- Opening Delimiter -

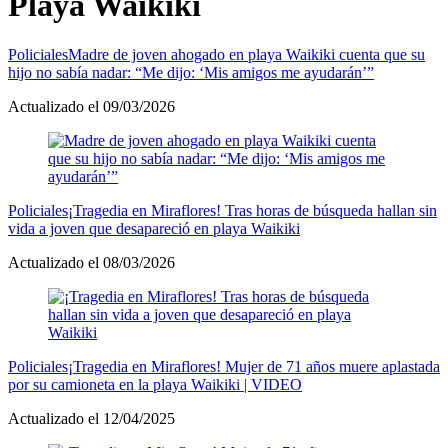
Playa Waikiki
Policiales
Madre de joven ahogado en playa Waikiki cuenta que su
hijo no sabía nadar: “Me dijo: ‘Mis amigos me ayudarán’”
Actualizado el 09/03/2026
Policiales
¡Tragedia en Miraflores! Tras horas de búsqueda hallan sin
vida a joven que desapareció en playa Waikiki
Actualizado el 08/03/2026
Policiales
¡Tragedia en Miraflores! Mujer de 71 años muere aplastada
por su camioneta en la playa Waikiki | VIDEO
Actualizado el 12/04/2025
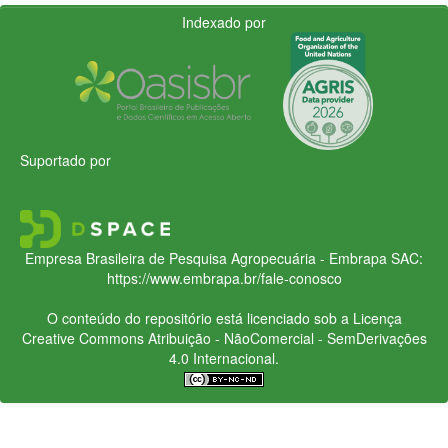
Indexado por
Suportado por
Empresa Brasileira de Pesquisa Agropecuária - Embrapa
SAC:
https://www.embrapa.br/fale-conosco
O conteúdo do repositório está licenciado sob a Licença
Creative Commons
Atribuição - NãoComercial - SemDerivações
4.0 Internacional.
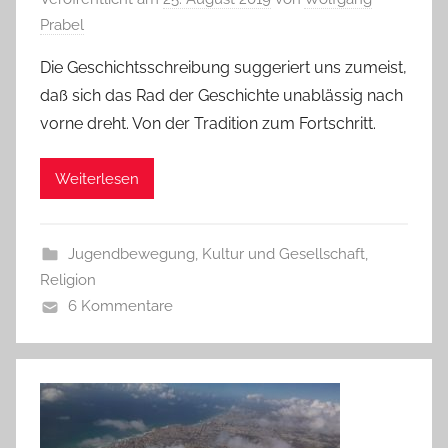
Prabel
Die Geschichtsschreibung suggeriert uns zumeist,
daß sich das Rad der Geschichte unablässig nach
vorne dreht. Von der Tradition zum Fortschritt.
Weiterlesen
Jugendbewegung
,
Kultur und Gesellschaft
,
Religion
6 Kommentare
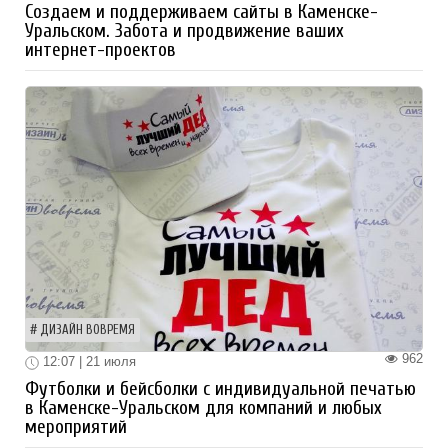
Создаем и поддерживаем сайты в Каменске-
Уральском. Забота и продвижение ваших
интернет-проектов
ДИЗАЙН ВОВРЕМЯ
962
12:07 | 21 июля
Футболки и бейсболки с индивидуальной печатью
в Каменске-Уральском для компаний и любых
мероприятий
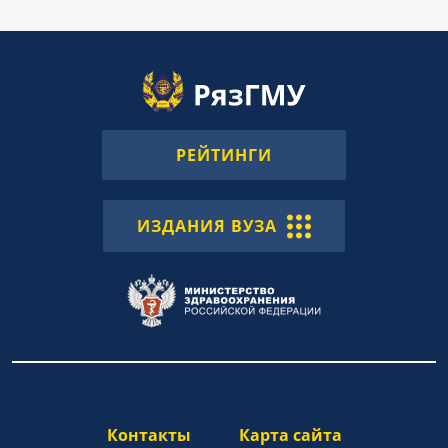
РЕЙТИНГИ
ИЗДАНИЯ ВУЗА
Контакты
Карта сайта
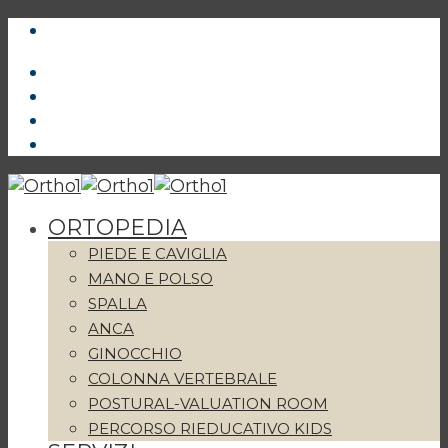
ORTOPEDIA
PIEDE E CAVIGLIA
MANO E POLSO
SPALLA
ANCA
GINOCCHIO
COLONNA VERTEBRALE
POSTURAL-VALUATION ROOM
PERCORSO RIEDUCATIVO KIDS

- Closing Delimiter -

Your task: From the line that contains "Jugendbewegung" to the final line of the material, write out each line exactly. Pictures stay out.

Output below:
Jugendbewegung
,
Kultur und Gesellschaft
,
Religion
6 Kommentare
Создаем и поддерживаем сайты в Каменске-
Уральском. Забота и продвижение ваших
интернет-проектов
ДИЗАЙН ВОВРЕМЯ
962
12:07 | 21 июля
Футболки и бейсболки с индивидуальной печатью
в Каменске-Уральском для компаний и любых
мероприятий
РЕЙТИНГИ
ИЗДАНИЯ ВУЗА
Контакты
Карта сайта
ORTOPEDIA
PIEDE E CAVIGLIA
MANO E POLSO
SPALLA
ANCA
GINOCCHIO
COLONNA VERTEBRALE
POSTURAL-VALUATION ROOM
PERCORSO RIEDUCATIVO KIDS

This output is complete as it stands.